Active-Active vs. Active-Passive: The Operational Trade-off

MM2 supports both topologies, and the choice has significant operational consequences:

Active-passive is operationally simpler. One cluster is the source of truth; the other is a warm standby. Failover is a deliberate operational action: redirect producers to the standby, verify consumer offset translation, cut DNS. The risk is that the standby cluster is never exercised under production load, meaning failover is slower and more error-prone when you actually need it. Aim for a regular DR drill — at minimum quarterly — to validate the runbook.

Active-active routes different topic namespaces to different clusters and allows each cluster to mirror the other's namespaces. This gives you zero-RPO for reads and automatic fan-out, but introduces the hardest problem in distributed systems: avoiding message cycles (a message replicated to cluster B must not be re-replicated back to cluster A). MM2 uses topic prefixing and the replication.policy.class setting to break cycles, but this must be explicitly tested.

Pro practice: Instrument your MM2 replication lag with the JMX metric kafka.connect:type=MirrorSourceConnector,target=(*),topic=(*),name=replication-latency-ms. Alert when lag exceeds your RTO budget. At LinkedIn's scale (trillions of messages per day cross-datacenter), this metric is on every SRE dashboard. A sustained lag spike is usually the first sign of a network brownout or a target-cluster broker failure before the cluster itself reports degradation.

Disaster Recovery Runbook: The First 15 Minutes

When the primary cluster becomes unavailable, the sequence of decisions matters as much as the technical mechanics:

Confirm scope (minutes 0-2): Is it one broker, the entire cluster, or the network path between clusters? Check ActiveControllerCount, OfflinePartitionsCount, and MM2 lag metrics. A single broker failure in a properly configured cluster is self-healing — do not trigger failover.
Declare incident and freeze writes (minutes 2-5): If cluster-level failure is confirmed, coordinate with the on-call to freeze writes to the primary. This prevents producers from continuing to write to a cluster whose fate is uncertain, which complicates offset reconciliation later.
Translate consumer offsets (minutes 5-10): Use RemoteClusterUtils.translateOffsets() or the kafka-consumer-groups.sh --reset-offsets workflow to map consumer group checkpoints from the primary to the DR cluster.

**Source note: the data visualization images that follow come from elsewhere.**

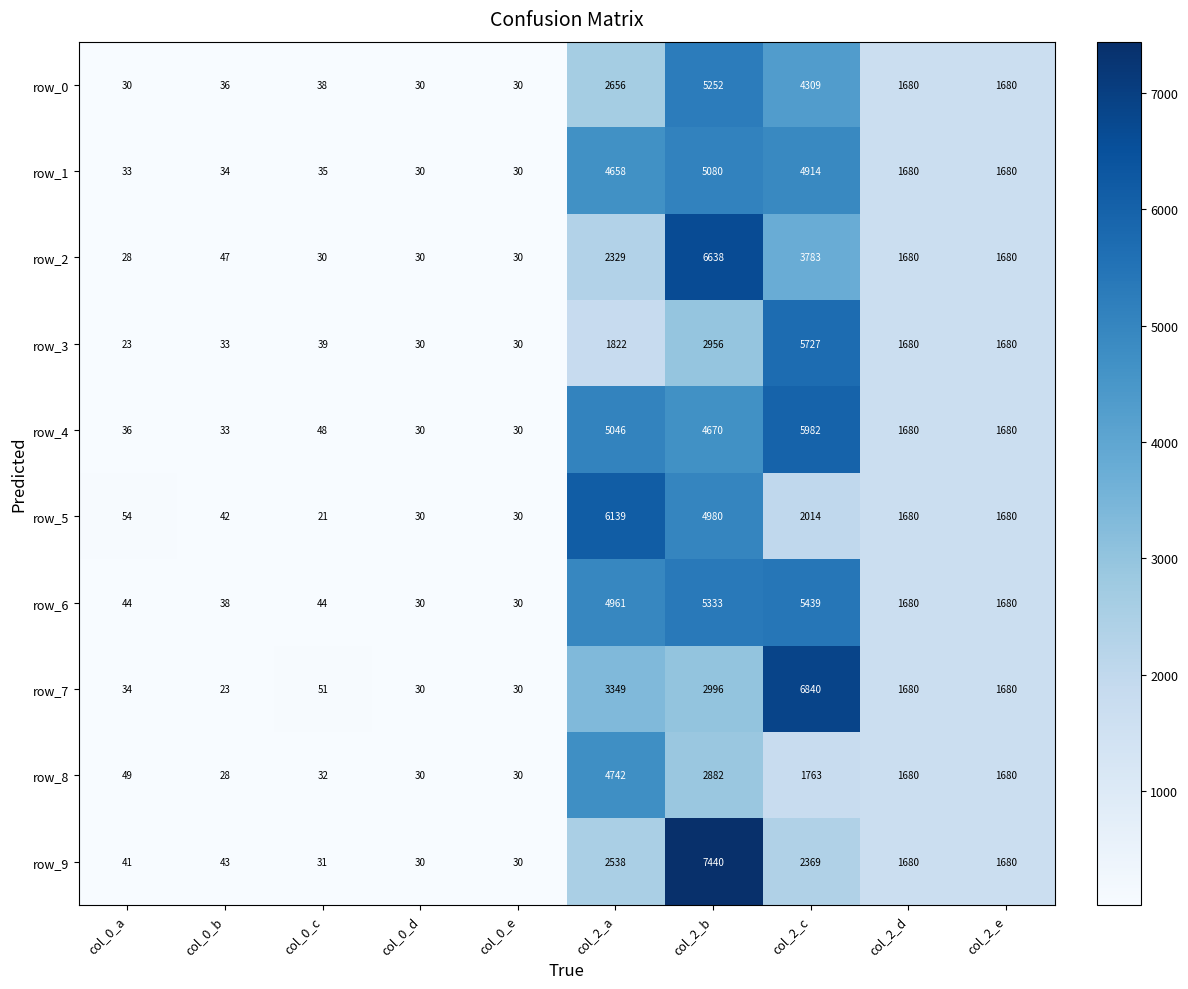

Which series has the largest total across all categories?

row_6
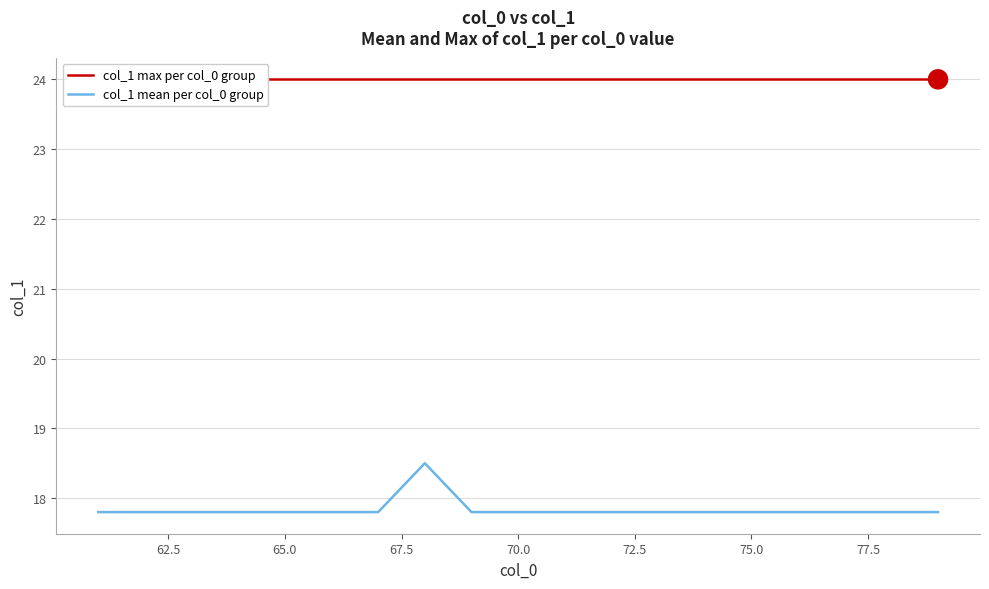

What are all the series names shown in the legend?

col_1 max per col_0 group, col_1 mean per col_0 group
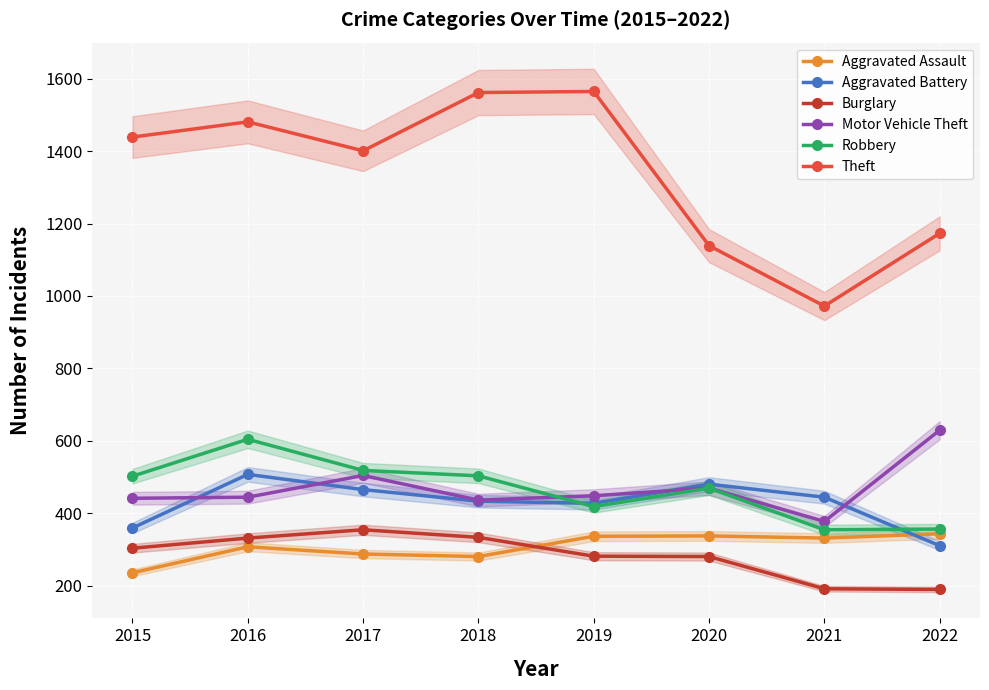

The Burglary series shows 164 at 2020. True or false?

False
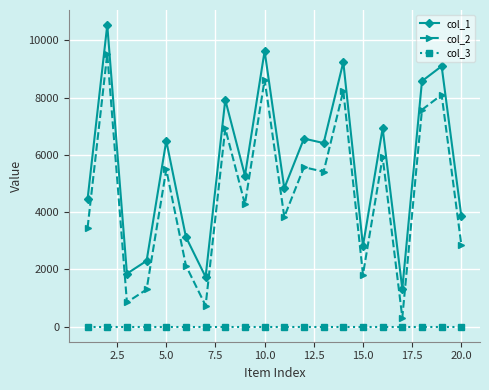

Rank the series by their average value, from highest to lowest.

col_1, col_2, col_3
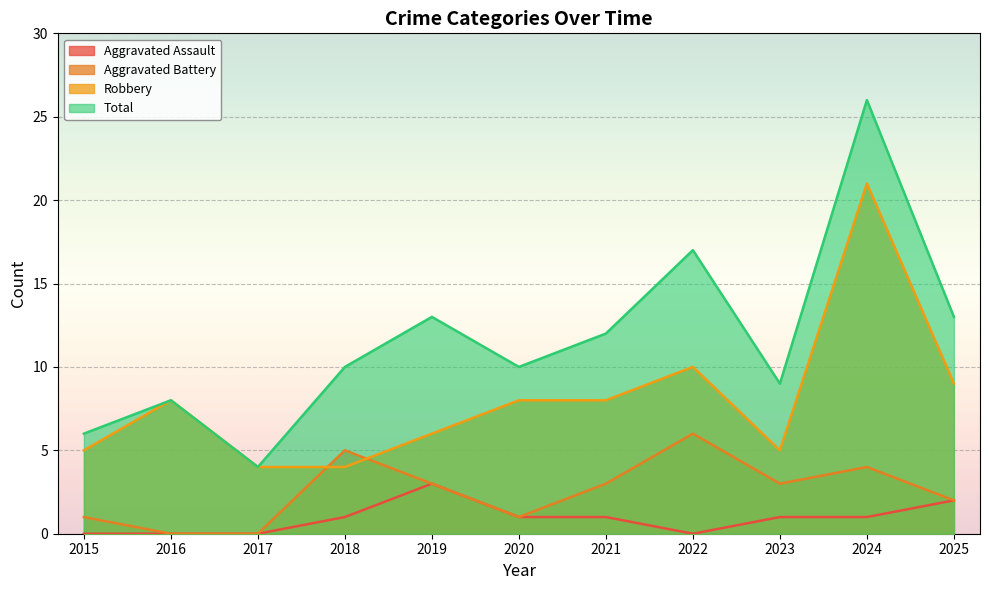

Which has a higher value, 2019 or 2021?

2019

This is the step most teams under-practice and most often get wrong under pressure.
Redirect traffic and validate (minutes 10-15): Update bootstrap server configuration in producer and consumer clients (typically via service discovery or environment config), restart consumers on the DR cluster, and validate that consumer groups are progressing and that key business metrics (e.g., payment processing rate) are recovering.

Key insight: The difference between a 15-minute and a 4-hour DR recovery is almost never the infrastructure — it is the runbook clarity and the frequency of drills. Every cluster failover procedure should be executed in a staging environment at minimum once per quarter. The teams that recover fastest are the ones for whom failover is boring, because they have done it dozens of times.